== Extrait ==
○ ○ ○ ○ ○

Baron Rétif & Concepción Pérez, si tu me côtoies de temps en temps, j’ai forcément déjà du réussir à te glisser des morceaux de ce groupe dans les oreilles ou dans ton ordinateur. Pour moi, c’est la proposition musicale la plus intéressante de la galaxie : une beat musique étiquetée funk mou, une décalette avec un groove imparable, la bande son raffinée des plus grandes occasions comme des plus simples, ce qui devrait être absolument diffusé dans les clubs les plus intransigeants… bref, après avoir relayé leurs moindres faits et gestes depuis plus de trois ans, j’ai profité de la sortie de leur nouveau disque L’Indien pour leur poser quelques questions en vrac… voici donc enfin sur Couvre x Chefs l’interview de Baron Rétif & Concepción Pérez :
Pochette de L’Indien, le nouveau disque de BR&CP, réalisée par Pierre Thyss
Couvre x Chefs : Venons en au fait : L’Indien, votre nouvel EP vient de sortir chez Heavenly Sweetness, que doit-on savoir avant de l’écouter ou de le réécouter ?
Baron Rétif & Concepción Pérez : On a appelé ce disque L’Indien exactement parce que ça veut dire que l’inconnu est excitant!
Parce qu’on ne sait pas ce qui va arriver, que celui qu’on attend parfois n’arrive jamais, et que n’importe qui, n’importe quoi, peut sortir du bois, n’importe quand et surtout qu’on ne peut pas le savoir à l’avance.
Donc on doit s’attendre à tout… Dans l’ordre, sur la face A: des pépiements, des cliquetis, de la pyrotechnie, des gros rebondissements. Puis un hymne d’urbains en mal de forêt primaire avec des moments de reggae chic et de funk mou. Ensuite une sorte de rite, de la transe, un groove de désert la nuit, un trip, une navigation céleste, des rythmes moites et lourds, des grandes ondulations. Sur l’autre face: de la musique de culte avec de la fumée, une berceuse houleuse, de la danse horizontale. Et enfin Le sentier de la guerre, des beat variations, des déclinaisons, un kaléidoscope, des matriochka de plusieurs morceaux en un, une longue trace.

○ ○ ○ ○ ○

== Consigne ==
Dans l'entretien, relevez tout ce qui est annoncé sur la face A avant l'hymne.

== Extraits de données ==
○ ○ ○ ○ ○

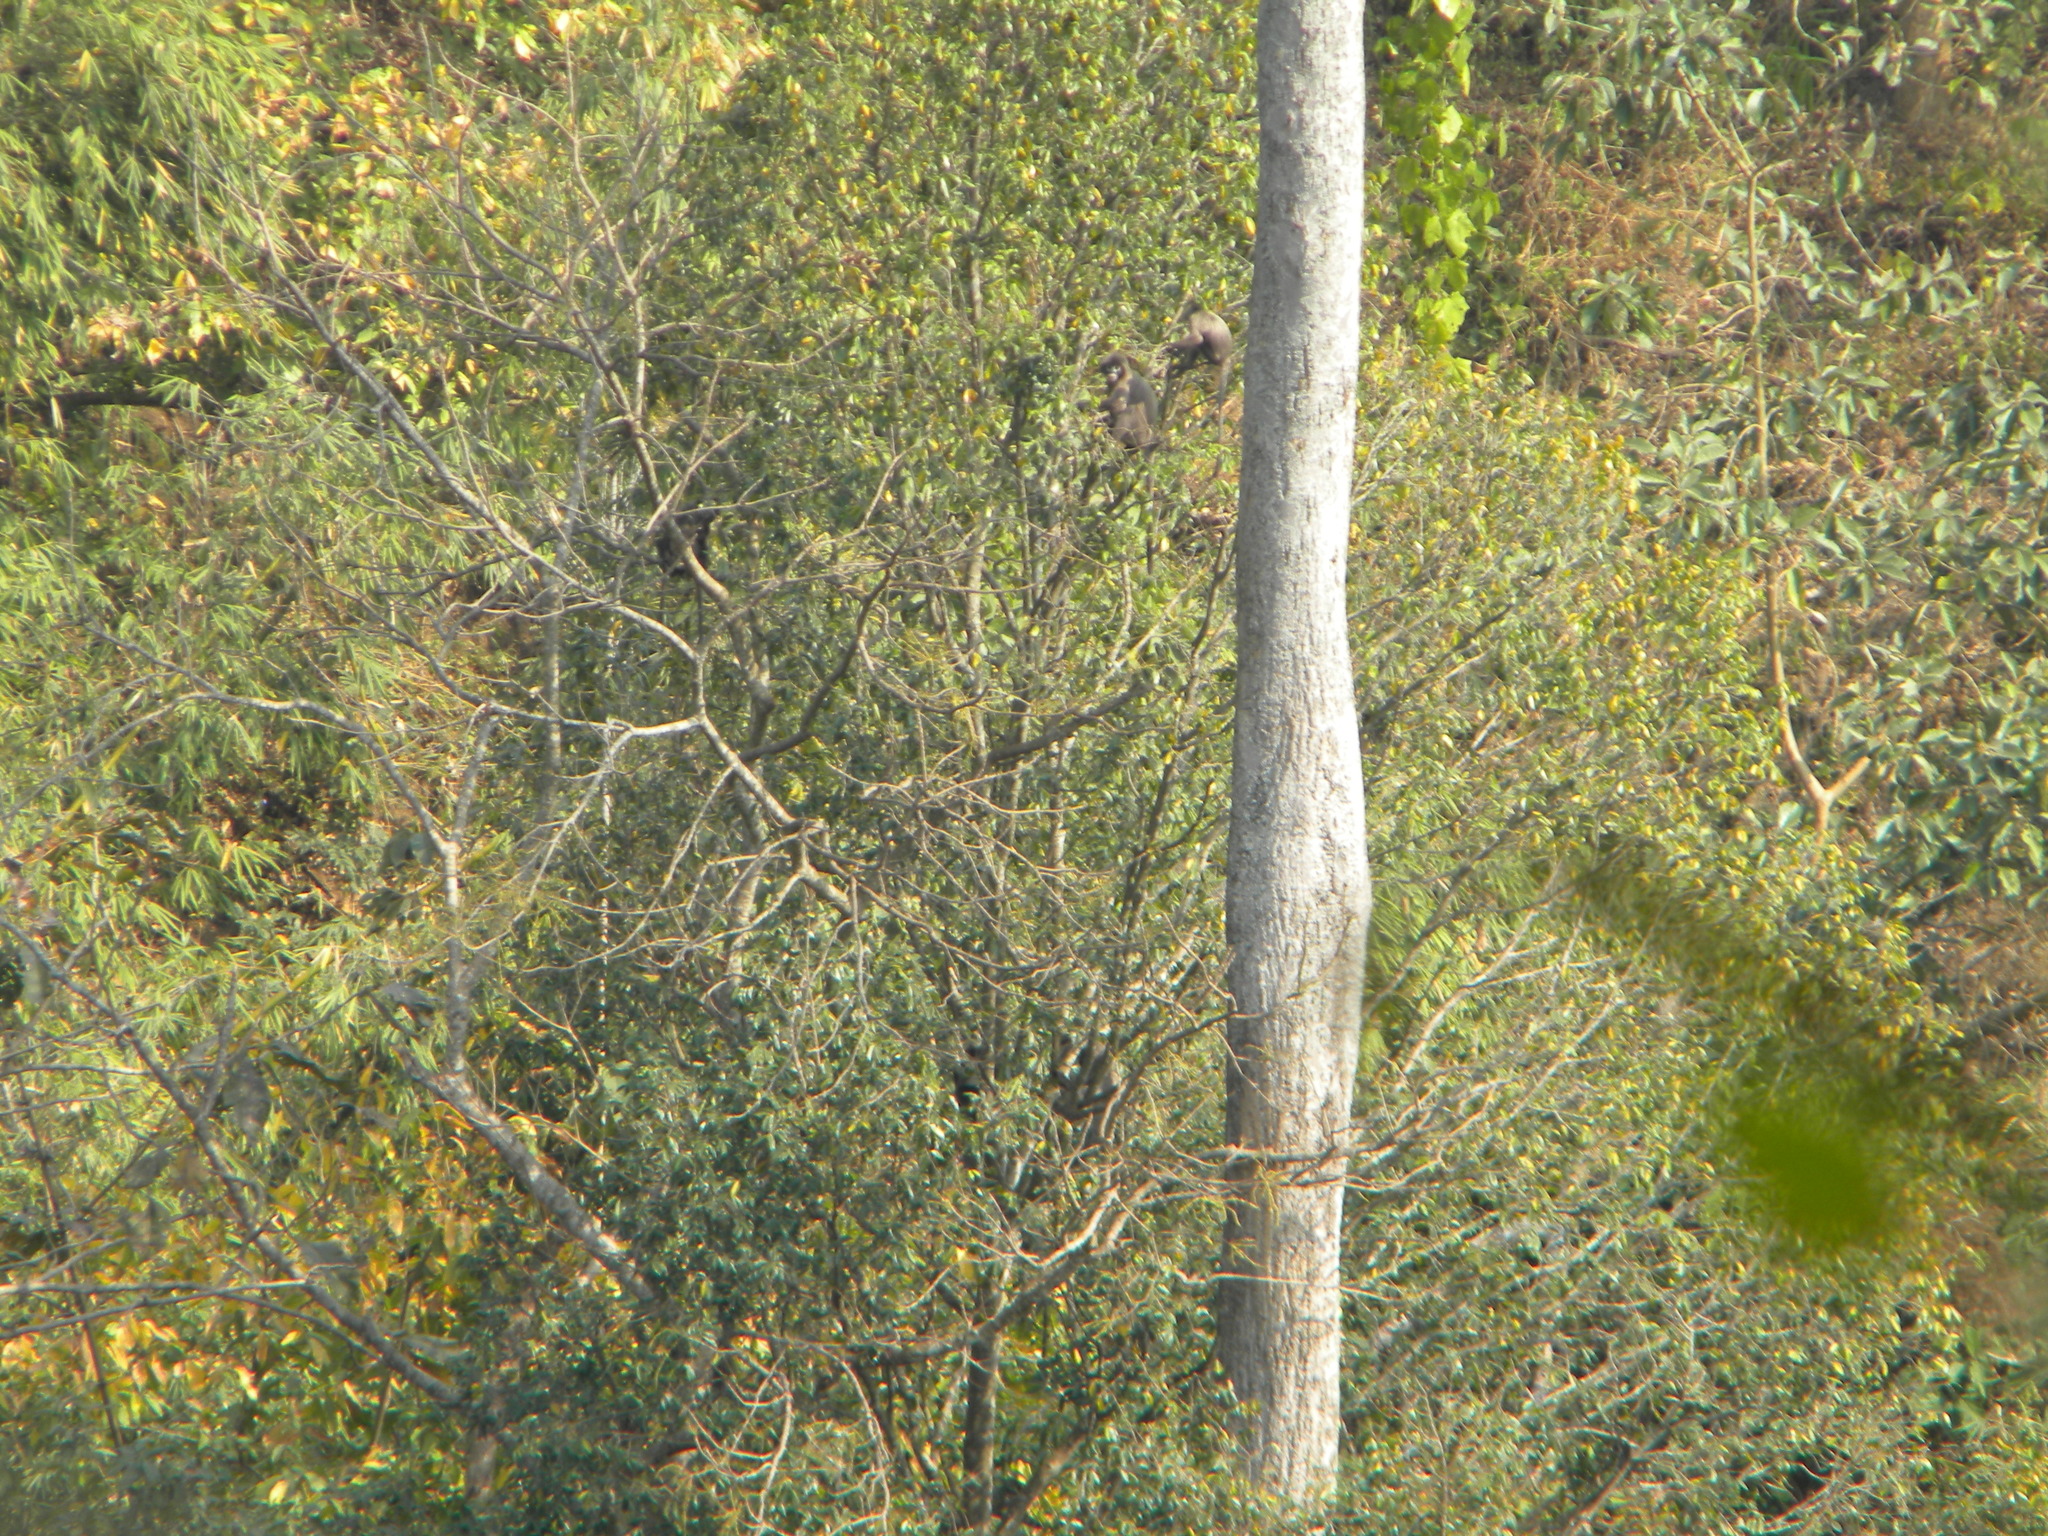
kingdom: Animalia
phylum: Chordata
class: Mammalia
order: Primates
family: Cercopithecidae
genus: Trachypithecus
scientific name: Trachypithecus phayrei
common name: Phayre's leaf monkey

○ ○ ○ ○ ○

== Corrigé ==
Des pépiements, des cliquetis, de la pyrotechnie, des gros rebondissements.